そのときになって、チェリシアはようやく気が付いた。



アンリーシェにワインをかけて修道院送りにされた令嬢ってお前だったのか――!



いや、ワインかけただけで修道院送りはいくら何でもやりすぎだし。

それに元はと言えばステインがアルセリアを裏切ったからそういう風になったんでしょう?

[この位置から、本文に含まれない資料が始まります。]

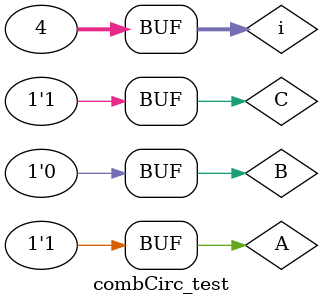
<source format=v>
`timescale 1ns / 1ps


module combCirc_test;
reg A,B,C;
wire X;
integer i =0;
combCirc uut(
.A(A),
.B(B),
.C(C),
.X(X)
);
initial begin
A=0;
B=0;
C=0;
#100
for(i=0;i<4;i=i+1)
    begin
//    A<=i;//nonblocking statements happen parallel.
//    C<=i;
    {A,C} =i;
    #5 B =1;
    #5 B =0;
    #5; //no op
    end
end
endmodule

</source>
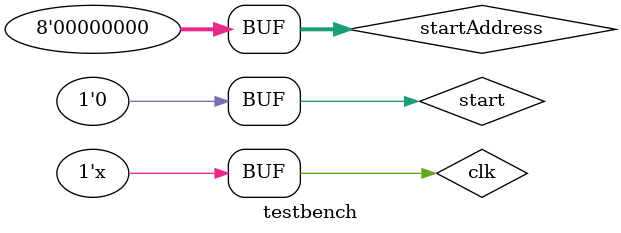
<source format=sv>
module testbench();
// Declare inputs as regs and outputs as wires
reg [7:0] startAddress;
reg clk;
reg start;

// wire [7:0] currentpc;

// Initialize all variables
initial begin        
	clk = 1;       // initial value of clock
	start = 1;  	// initial value of reset
	startAddress = 0;     // initial value of wenable
	
	#10  start = 1;    // use reset to set pc to 0
	#10  start = 0;    // end of reset pulse.
	#10      // wait a cycle, make sure the PC doesn't change
	#10
	#10  
	#10
	#10
	#10
	#10
	#10
	#10
	#10
	#10
	#10
	#10
	#10
	#10
	#10
	#10
	#10
	#10
	#10
	#10
	#10
	#10
	#10
	#10
	#10
	#10
	#10
	#10
	#10  start = 0;

 end

// Clock generator
always begin
   #1  clk = ~clk; // Toggle clock every 5 ticks
						// this makes the clock cycle 10 ticks
end

// the following creates an instance of our program_counter register.
//   I copied this code verbatim from the walkthough.v that was
//   generated by Quartus when I created the .v file from the .bdf.


busmux_0	b2v_bm1(
	.sel(SYNTHESIZED_WIRE_26),
	.dataa(SYNTHESIZED_WIRE_1),
	.datab(SYNTHESIZED_WIRE_2),
	.result(SYNTHESIZED_WIRE_16));


busmux_1	b2v_bm2(
	.sel(SYNTHESIZED_WIRE_3),
	.dataa(SYNTHESIZED_WIRE_4),
	.datab(SYNTHESIZED_WIRE_5),
	.result(SYNTHESIZED_WIRE_10));


instructionROM	b2v_inst(
	.program_counter(SYNTHESIZED_WIRE_27),
	.branchFlag(SYNTHESIZED_WIRE_22),
	.labelFlag(SYNTHESIZED_WIRE_26),
	.immediateFlag(SYNTHESIZED_WIRE_3),
	.signFlag(SYNTHESIZED_WIRE_8),
	.haltFlag(SYNTHESIZED_WIRE_7),
	.instruction(instruction),
	.labelValue(SYNTHESIZED_WIRE_1),
	.opcode(SYNTHESIZED_WIRE_11),
	.rd(SYNTHESIZED_WIRE_18),
	.rs(SYNTHESIZED_WIRE_19),
	.rt(SYNTHESIZED_WIRE_20),
	.value(SYNTHESIZED_WIRE_4));


\21mux 	b2v_inst27(
	.S(SYNTHESIZED_WIRE_7),
	
	.A(clk),
	.Y(SYNTHESIZED_WIRE_28));


alu	b2v_inst29(
	.signFlag(SYNTHESIZED_WIRE_8),
	.input0(SYNTHESIZED_WIRE_9),
	.input1(SYNTHESIZED_WIRE_10),
	.opcode(SYNTHESIZED_WIRE_11),
	.overflowFlag(SYNTHESIZED_WIRE_15),
	.lessThanFlag(SYNTHESIZED_WIRE_23),
	.overflow(SYNTHESIZED_WIRE_17),
	.result(SYNTHESIZED_WIRE_2));


regfile32x8	b2v_inst9(
	.clock(SYNTHESIZED_WIRE_28),
	.regwriteFlag(SYNTHESIZED_WIRE_26),
	.labelFlag(SYNTHESIZED_WIRE_26),
	.overflowFlag(SYNTHESIZED_WIRE_15),
	.dataIn(SYNTHESIZED_WIRE_16),
	.overflowIn(SYNTHESIZED_WIRE_17),
	.rd(SYNTHESIZED_WIRE_18),
	.rs(SYNTHESIZED_WIRE_19),
	.rt(SYNTHESIZED_WIRE_20),
	.branchAddress(SYNTHESIZED_WIRE_25),
	.regA(SYNTHESIZED_WIRE_9),
	.regB(SYNTHESIZED_WIRE_5));


program_counter_logic	b2v_pcl(
	.clk(SYNTHESIZED_WIRE_28),
	.start(start),
	.branch(SYNTHESIZED_WIRE_22),
	.taken(SYNTHESIZED_WIRE_23),
	.inputPC(SYNTHESIZED_WIRE_27),
	.startAddress(startAddress),
	.target(SYNTHESIZED_WIRE_25),
	.outputPC(SYNTHESIZED_WIRE_27));



endmodule
</source>
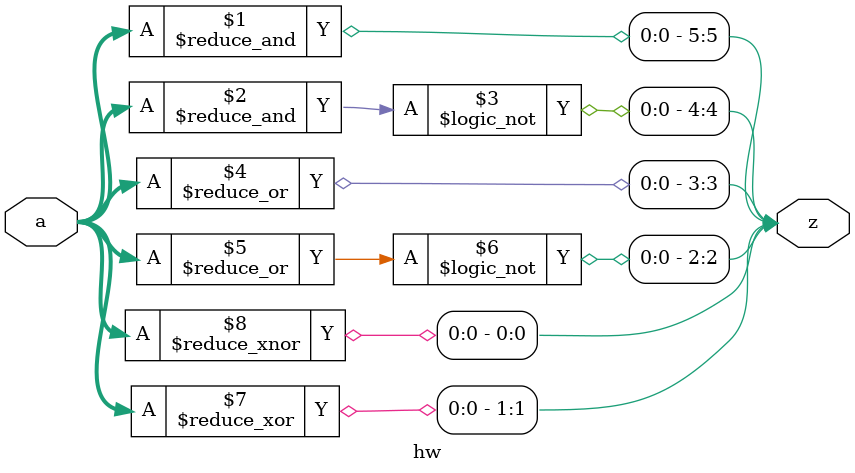
<source format=sv>
`timescale 1ns / 1ps


module hw(
    input logic [3:0] a,
    output logic [5:0] z);
    
    assign z[5] = &a;
    assign z[4] = ~&a;
    assign z[3] = |a;
    assign z[2] = ~|a;
    assign z[1] = ^a;
    assign z[0] = ~^a;
            
    
endmodule

</source>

「エルンバッハ令嬢、落ち着いてください。そんなことをしてしまえば、令嬢はただでは済まないでしょう……あの二人のためにこの先の人生を棒に振るう必要はないのですよ」

「ロクサーヌ令嬢……」



チェリシアはアルセリアの背中をさすり、何とか彼女を落ち着かせた。



「令嬢がどれほどの目に遭ったかはわかりました。お辛いでしょう」

「……ロクサーヌ令嬢に私の気持ちなんてわかりませんわ」



アルセリアは拗ねたように顔を背けた。

チェリシアはそんな彼女を元気付けるように声をかけた。



「落ち込んだときは何か楽しいことをしないと。あそこの薔薇園とかとっても綺麗ですよ。よかったら一緒に見に行きませんか?」



チェリシアはどうにか慰めようと、さっき通ったばかりの薔薇園を指さした。

しかし、咲き誇る薔薇の花を視界に入れたアルセリアの目からは再び涙が溢れた。



「れ、令嬢……!私、何かいけないこと言いました……!?」

「……あの薔薇園はステイン殿下が私に贈ってくださった最初で最後のプレゼントなのです」

「な、何ですって……?」



あのステインがアンリーシェ以外の女性にプレゼント?

チェリシアは到底信じることができなかった。